PROBLEM DESCRIPTION: Reproduce the listing that follows character for character, excluding its pictures.

DATA EXCERPT:
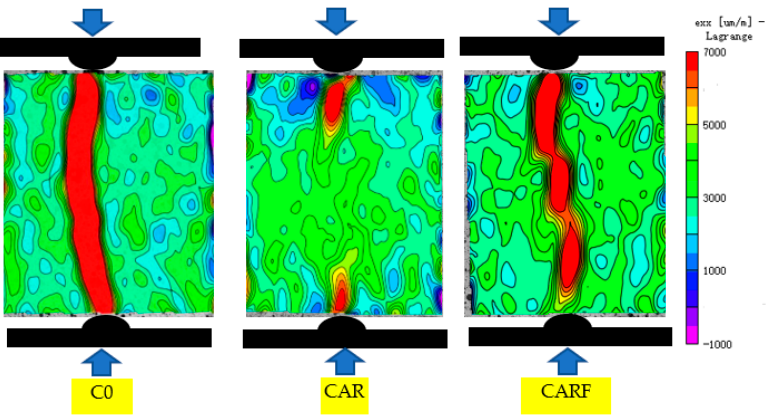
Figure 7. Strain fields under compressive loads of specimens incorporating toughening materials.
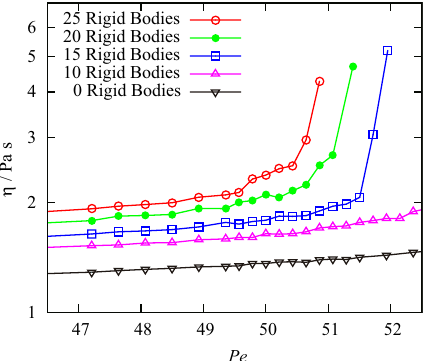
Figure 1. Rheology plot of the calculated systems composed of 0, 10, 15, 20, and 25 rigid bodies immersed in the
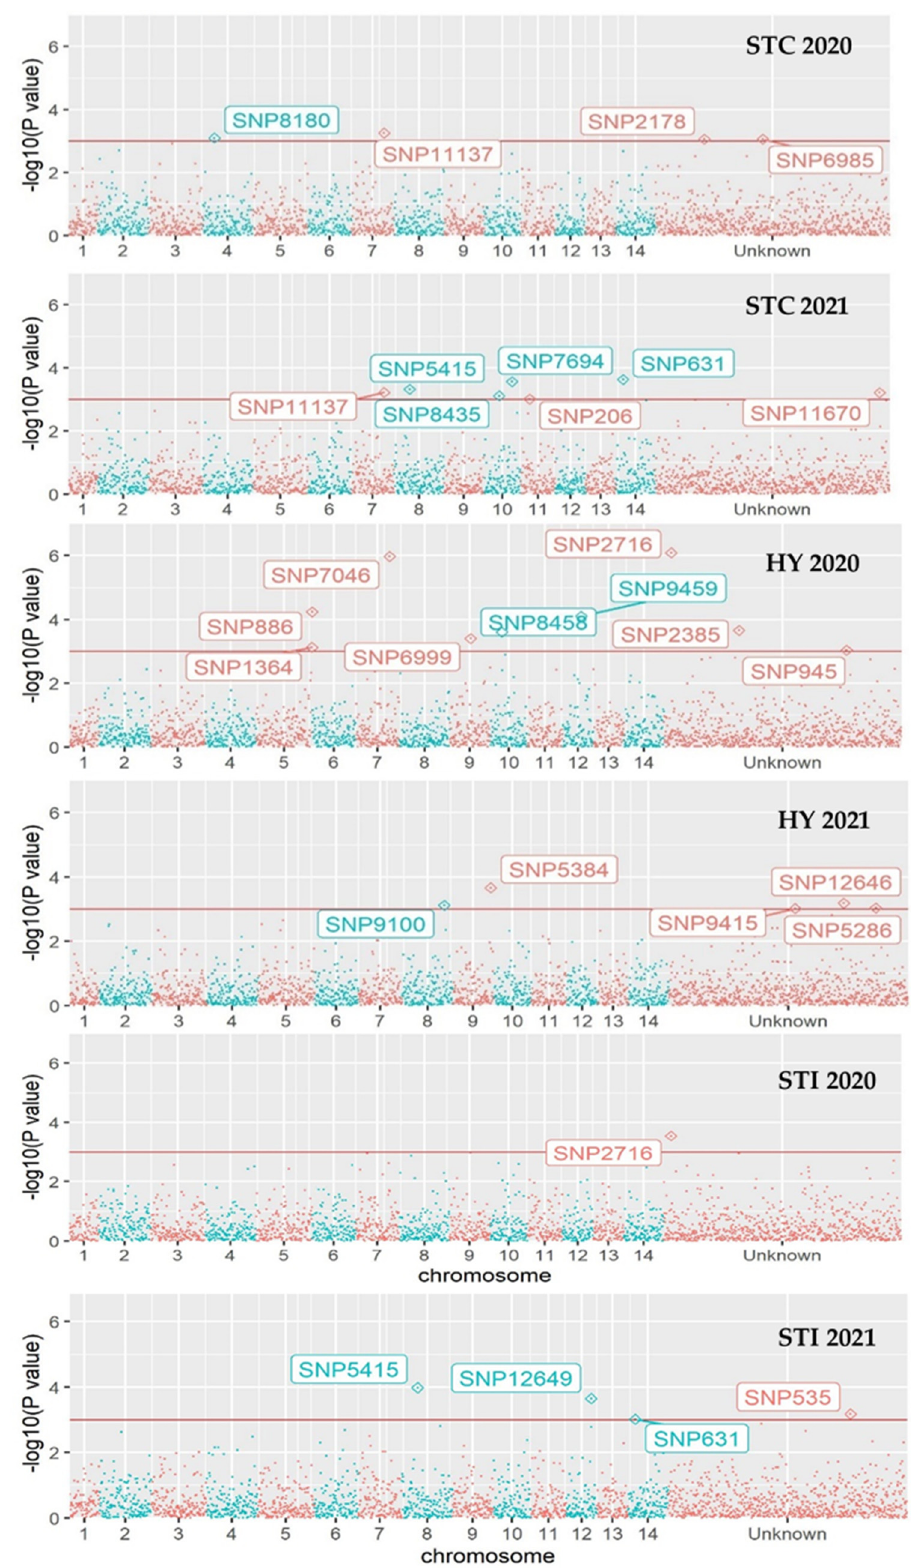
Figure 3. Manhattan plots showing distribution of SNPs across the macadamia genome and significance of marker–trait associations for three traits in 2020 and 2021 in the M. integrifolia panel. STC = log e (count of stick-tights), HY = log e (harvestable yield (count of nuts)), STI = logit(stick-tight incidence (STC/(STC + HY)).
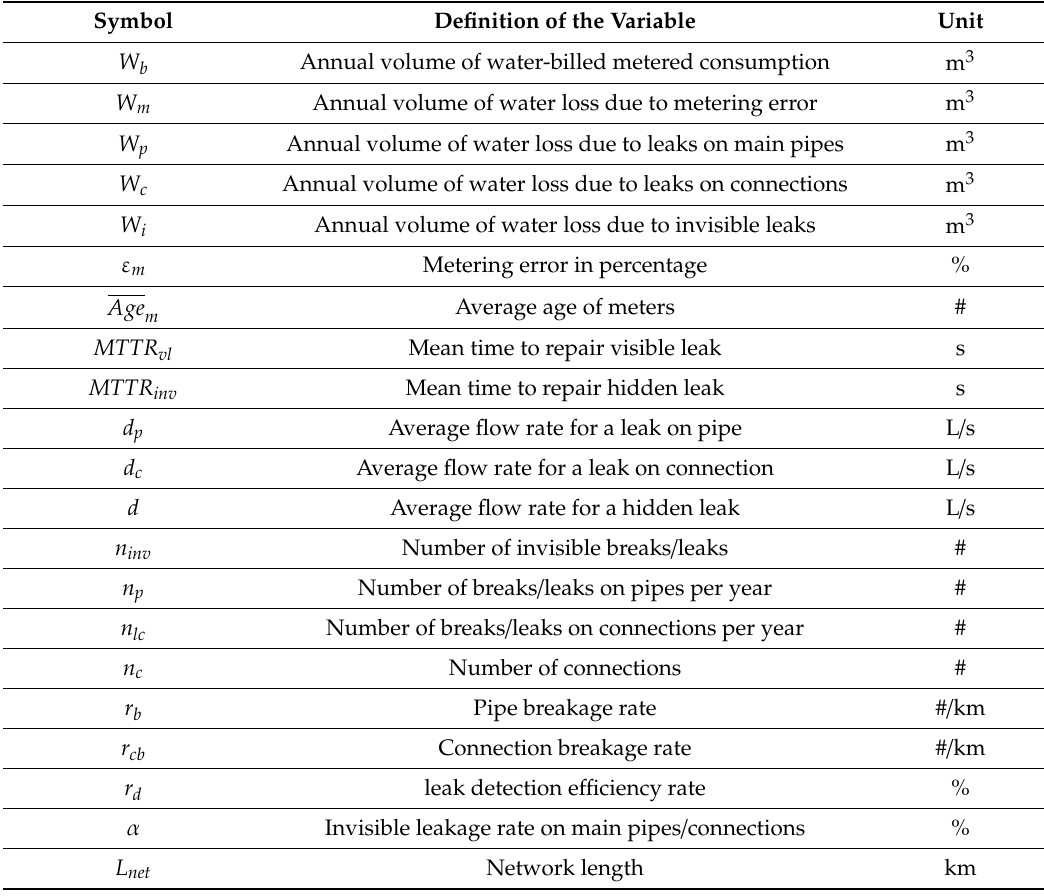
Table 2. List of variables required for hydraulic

PROBLEM SOLUTION:
Figure 7. Strain fields under compressive loads of specimens incorporating toughening materials.
Figure 1. Rheology plot of the calculated systems composed of 0, 10, 15, 20, and 25 rigid bodies immersed in the
Figure 3. Manhattan plots showing distribution of SNPs across the macadamia genome and significance of marker–trait associations for three traits in 2020 and 2021 in the M. integrifolia panel. STC = log e (count of stick-tights), HY = log e (harvestable yield (count of nuts)), STI = logit(stick-tight incidence (STC/(STC + HY)).
Table 2. List of variables required for hydraulic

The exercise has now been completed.